Unless Prime Minister Trudeau wants to leave now, he needs to step up to the plate. He needs to give Canadians hope and he needs to give them relief. He needs to demonstrate how he and his government have our backs, instead of just saying so and blaming others for the problems we face. That would ease the frustration and anger of Canadians and mute the effect of further “freedom” convoys, conspiracy theories, and civil disobedience.
For the well-being of Canada, we had better hope that Prime Minister Trudeau can pull that off. We simply can’t wait three more years.
Hugh Mackenzie has held elected office as a trustee on the Muskoka Board of Education, a Huntsville councillor, a District councillor, and mayor of Huntsville. He has also served as chairman of the District of Muskoka and as chief of staff to former premier of Ontario, Frank Miller.
Hugh has also served on a number of provincial, federal and local boards, including chair of the Ontario Health Disciplines Board, vice-chair of the Ontario Family Health Network, vice-chair of the Ontario Election Finance Commission, and board member of Roy Thomson Hall, the National Theatre School of Canada, and the Anglican Church of Canada.
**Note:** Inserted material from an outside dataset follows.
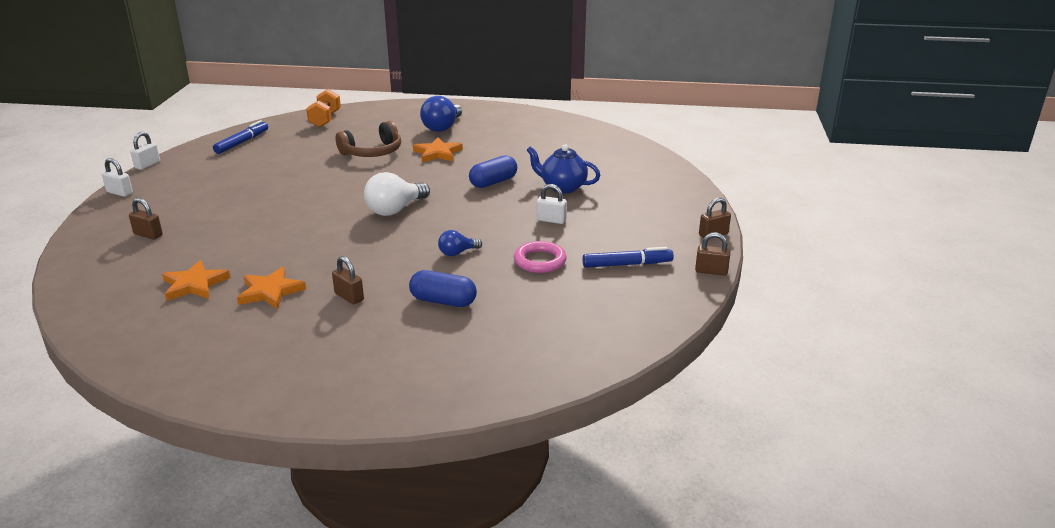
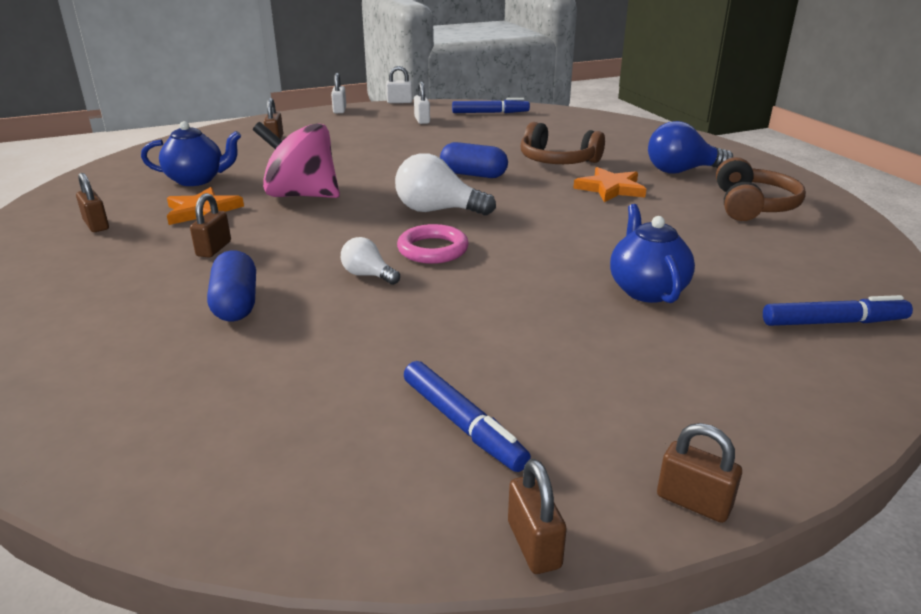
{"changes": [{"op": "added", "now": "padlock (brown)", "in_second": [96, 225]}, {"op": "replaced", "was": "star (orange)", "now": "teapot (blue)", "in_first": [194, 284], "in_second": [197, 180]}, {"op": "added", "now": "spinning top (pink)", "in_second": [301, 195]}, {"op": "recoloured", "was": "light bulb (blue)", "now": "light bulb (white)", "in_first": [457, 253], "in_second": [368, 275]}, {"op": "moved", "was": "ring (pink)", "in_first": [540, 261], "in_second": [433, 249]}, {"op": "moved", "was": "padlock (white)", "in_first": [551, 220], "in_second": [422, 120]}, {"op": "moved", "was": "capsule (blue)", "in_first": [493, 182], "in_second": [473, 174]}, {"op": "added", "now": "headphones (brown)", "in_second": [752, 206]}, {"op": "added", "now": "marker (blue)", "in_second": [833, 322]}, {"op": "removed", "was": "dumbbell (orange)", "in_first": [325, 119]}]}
Locally, he has served as president of the Huntsville Rotary Club, chair of Huntsville District Memorial Hospital, chair of the Huntsville Hospital Foundation, president of Huntsville Festival of the Arts, and board member of Community Living Huntsville.
In business, Hugh Mackenzie has a background in radio and newspaper publishing. He was also a founding partner and CEO of Enterprise Canada, a national public affairs and strategic communications firm established in 1986.
Currently, Hugh is president of C3 Digital Media Inc., the parent company of Doppler Online, and he enjoys writing commentary for Huntsville Doppler.